Now, that signal has reappeared. On June 11, the metric touched 0.053, the second-highest reading in the past six months.
The re-emergence of this signal makes this setup significant, and the next layer shows who is moving when the signal is present.
Whale Entered Just as the Signal Appeared
Major holders acted immediately on this signal. One of the largest Bitcoin whale groups, holding between 100,000 and 1 million BTC, increased their holdings from about 693,600 BTC to 694,390 BTC on June 11, right when the signal appeared.
Smaller whales also joined in. The group holding between 1,000 and 10,000 BTC increased their positions from around 4.24 million to 4.25 million BTC starting June 13. These two groups together added about 11,000 BTC, worth roughly $700 million at current prices.
The key point is timing. Whales accumulated just as the historically preceding signal for a rally appeared, aligning the metric and the largest holders. The price chart will show whether this structure is confirmed.
Bitcoin Price Levels to Watch as the Rally Faces Resistance
BTC bounced from a low of $59,100 and broke through $64,694 on June 11, which triggered the signal. Currently, the price is around $65,800 and testing resistance above that level.

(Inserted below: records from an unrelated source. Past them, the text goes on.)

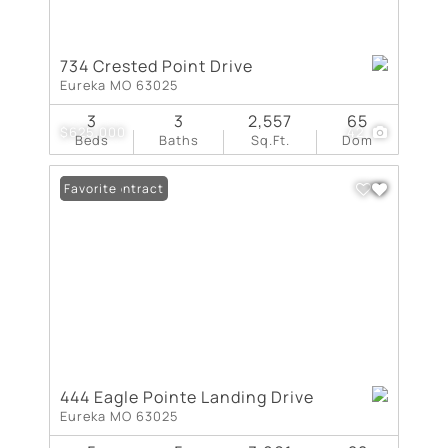
734 Crested Point Drive
Eureka MO 63025
3
3
2,557
65
$625,000
42
Beds
Baths
Sq.Ft.
Dom
Under Contract
Favorite
444 Eagle Pointe Landing Drive
Eureka MO 63025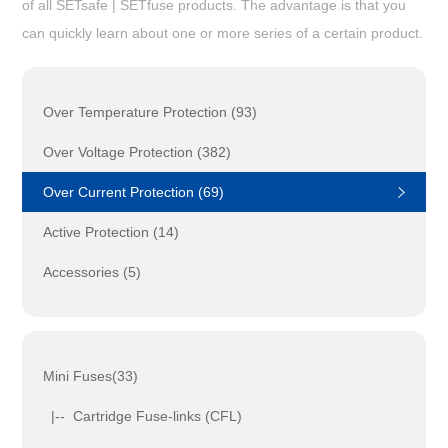
of all SETsafe | SETfuse products. The advantage is that you
can quickly learn about one or more series of a certain product.
Over Temperature Protection (93)
Over Voltage Protection (382)
Over Current Protection (69)
Active Protection (14)
Accessories (5)
Mini Fuses(33)
|-- Cartridge Fuse-links (CFL)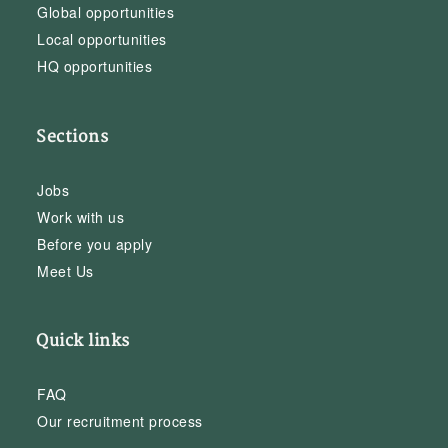
Global opportunities
Local opportunities
HQ opportunities
Sections
Jobs
Work with us
Before you apply
Meet Us
Quick links
FAQ
Our recruitment process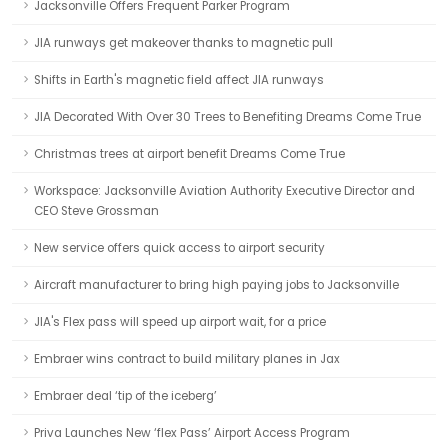
Jacksonville Offers Frequent Parker Program
JIA runways get makeover thanks to magnetic pull
Shifts in Earth's magnetic field affect JIA runways
JIA Decorated With Over 30 Trees to Benefiting Dreams Come True
Christmas trees at airport benefit Dreams Come True
Workspace: Jacksonville Aviation Authority Executive Director and
CEO Steve Grossman
New service offers quick access to airport security
Aircraft manufacturer to bring high paying jobs to Jacksonville
JIA's Flex pass will speed up airport wait, for a price
Embraer wins contract to build military planes in Jax
Embraer deal ‘tip of the iceberg’
Priva Launches New ‘flex Pass’ Airport Access Program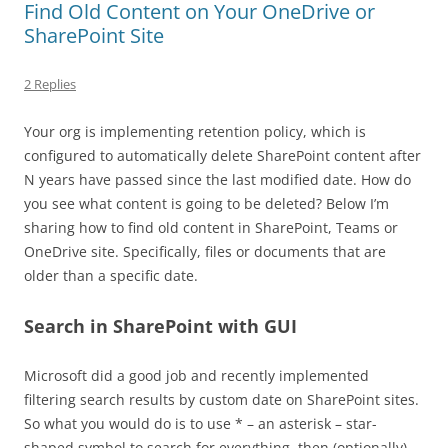
Find Old Content on Your OneDrive or
SharePoint Site
2 Replies
Your org is implementing retention policy, which is
configured to automatically delete SharePoint content after
N years have passed since the last modified date. How do
you see what content is going to be deleted? Below I’m
sharing how to find old content in SharePoint, Teams or
OneDrive site. Specifically, files or documents that are
older than a specific date.
Search in SharePoint with GUI
Microsoft did a good job and recently implemented
filtering search results by custom date on SharePoint sites.
So what you would do is to use * – an asterisk – star-
shaped symbol to search for everything, then (optionally)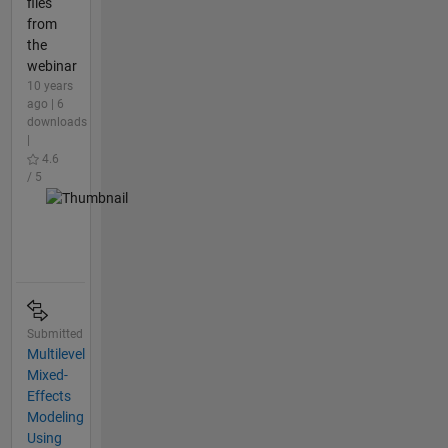
files
from
the
webinar
10 years
ago | 6
downloads
|
4.6
/ 5
Submitted
Multilevel
Mixed-
Effects
Modeling
Using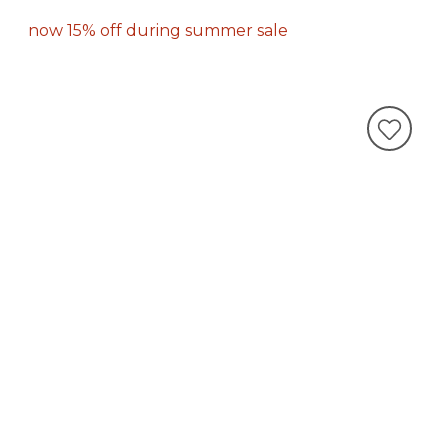
now 15% off during summer sale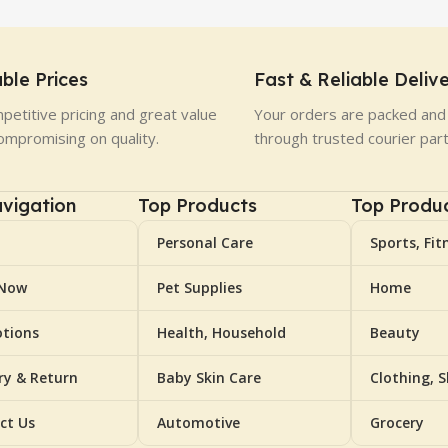
ble Prices
Fast & Reliable Deliv
petitive pricing and great value
Your orders are packed and 
ompromising on quality.
through trusted courier par
vigation
Top Products
Top Produ
Personal Care
Sports, Fit
 Now
Pet Supplies
Home
tions
Health, Household
Beauty
ery & Return
Baby Skin Care
Clothing, 
ct Us
Automotive
Grocery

The bullish scenario gains strength with this setup. If it successfully breaks the 20-day exponential moving average at $66,610, which smooths recent price action, the next target is $68,155, the 0.382 Fibonacci level measuring the correction from the previous swing.
If it breaks through, the next target is $70,953. If US-Iran agreements continue to support risk-on sentiment and retail investors join in alongside whales, then movement toward $73,750 followed by the 200-day EMA at $78,668 could follow, with an extended target at $82,805, similar to previous rally patterns. This implies an upside potential of about 8% or more if momentum strengthens. However, currently, retail buying volume remains low, possibly because they are waiting for additional confirmation.
On the bearish side, participation is key. Buying volume has weakened since June 11 despite the price rising, indicating whales are increasing holdings but retail investors have not yet joined in.
Without additional demand, BTC could be held at $66,610 and fall back toward the recently reclaimed $64,694 level. A daily close above $66,610 would confirm strength, while rejection at that level would limit the rally.